Last week I wrote about Conflicts of Interest in the Workplace where I talked about the need for employers to establish a workplace conflict of interest program. I though I'd take some time to outline how to get an effective conflict of interest program started. It's important to have a program in place that allows employees to report and seek guidance and resolution to potential conflicts they may have.
When creating a conflict resolution program it is important to remember every company needs a strong policy and procedure addressing what is expected of employees. These policies need to be updated and issued on a regular basis and contain a signature page where the employee acknowledges having read and comprehends the policy.

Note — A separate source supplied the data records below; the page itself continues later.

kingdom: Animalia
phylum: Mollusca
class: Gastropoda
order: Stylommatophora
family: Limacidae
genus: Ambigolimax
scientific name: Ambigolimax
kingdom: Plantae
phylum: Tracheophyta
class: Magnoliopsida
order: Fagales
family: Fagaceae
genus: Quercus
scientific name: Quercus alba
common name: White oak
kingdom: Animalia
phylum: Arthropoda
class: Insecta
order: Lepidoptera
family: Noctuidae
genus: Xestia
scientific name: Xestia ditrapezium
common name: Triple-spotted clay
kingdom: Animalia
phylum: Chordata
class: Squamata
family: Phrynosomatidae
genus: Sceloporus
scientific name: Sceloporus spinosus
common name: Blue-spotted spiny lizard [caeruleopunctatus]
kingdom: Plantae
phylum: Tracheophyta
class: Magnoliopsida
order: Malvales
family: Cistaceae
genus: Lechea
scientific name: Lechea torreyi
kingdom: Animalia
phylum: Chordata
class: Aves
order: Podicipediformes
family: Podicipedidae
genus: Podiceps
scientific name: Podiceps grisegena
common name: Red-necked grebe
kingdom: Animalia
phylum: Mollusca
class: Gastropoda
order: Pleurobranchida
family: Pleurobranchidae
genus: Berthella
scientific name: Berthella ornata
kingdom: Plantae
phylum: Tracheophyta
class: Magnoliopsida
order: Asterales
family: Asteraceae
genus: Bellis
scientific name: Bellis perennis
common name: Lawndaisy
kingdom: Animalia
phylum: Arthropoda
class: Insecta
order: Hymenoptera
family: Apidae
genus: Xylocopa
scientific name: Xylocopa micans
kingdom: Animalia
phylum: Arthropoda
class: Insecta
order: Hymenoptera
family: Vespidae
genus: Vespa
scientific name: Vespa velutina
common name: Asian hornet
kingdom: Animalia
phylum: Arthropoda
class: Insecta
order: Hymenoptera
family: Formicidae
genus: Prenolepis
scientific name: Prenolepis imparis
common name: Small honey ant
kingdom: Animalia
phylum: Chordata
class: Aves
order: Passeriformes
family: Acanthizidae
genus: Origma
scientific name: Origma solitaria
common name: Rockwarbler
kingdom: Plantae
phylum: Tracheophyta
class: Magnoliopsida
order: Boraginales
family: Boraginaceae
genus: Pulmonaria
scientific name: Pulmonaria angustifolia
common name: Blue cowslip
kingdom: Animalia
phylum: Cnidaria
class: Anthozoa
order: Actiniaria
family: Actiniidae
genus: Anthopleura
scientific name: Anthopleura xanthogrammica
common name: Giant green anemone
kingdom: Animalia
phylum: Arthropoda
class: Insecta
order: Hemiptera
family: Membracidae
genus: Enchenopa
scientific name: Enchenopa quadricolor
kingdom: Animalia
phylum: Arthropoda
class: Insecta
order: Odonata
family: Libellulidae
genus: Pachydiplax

When creating a potential conflict of interest program I advise companies to have formal plan for, not only, existing employees but also of potential new-hires. Ideally, in the case of a new-hire, the form is filled out and reviewed as part of the new-hire background hiring process. It's better to deal with these issues before the employee is brought on board.
For reasons of confidentiality and continuity the conflict reporting program should directly flow upwards to the decision makers who are directly tasked with conflict resolution. A conflict declaration form should at least contain:
- An area for the employee to explain the potential conflict
- Whether or not the employee has disclosed a previous conflict of interest
- The employee's signature
- Business location or unit number and telephone contact numbers
The decision maker then reviews the form and notes whether or not there is a conflict of interest and the necessary controls or restrictions (if any) that have been put into place to resolve the conflict.
The conflict form is sent to the business unit manager who then reviews the decision and makes sure the policy/decision is carried out. A copy of the conflict and decision is signed by the employee and reviewer and placed in the employee's HR file.
I'm aware of companies who, on a yearly basis, require their employee to read, update and sign a form disclosing they are not aware of any potential conflicts of interest - these forms also become part of the HR file. They also require management to conduct annual ethics and conflict of interest training.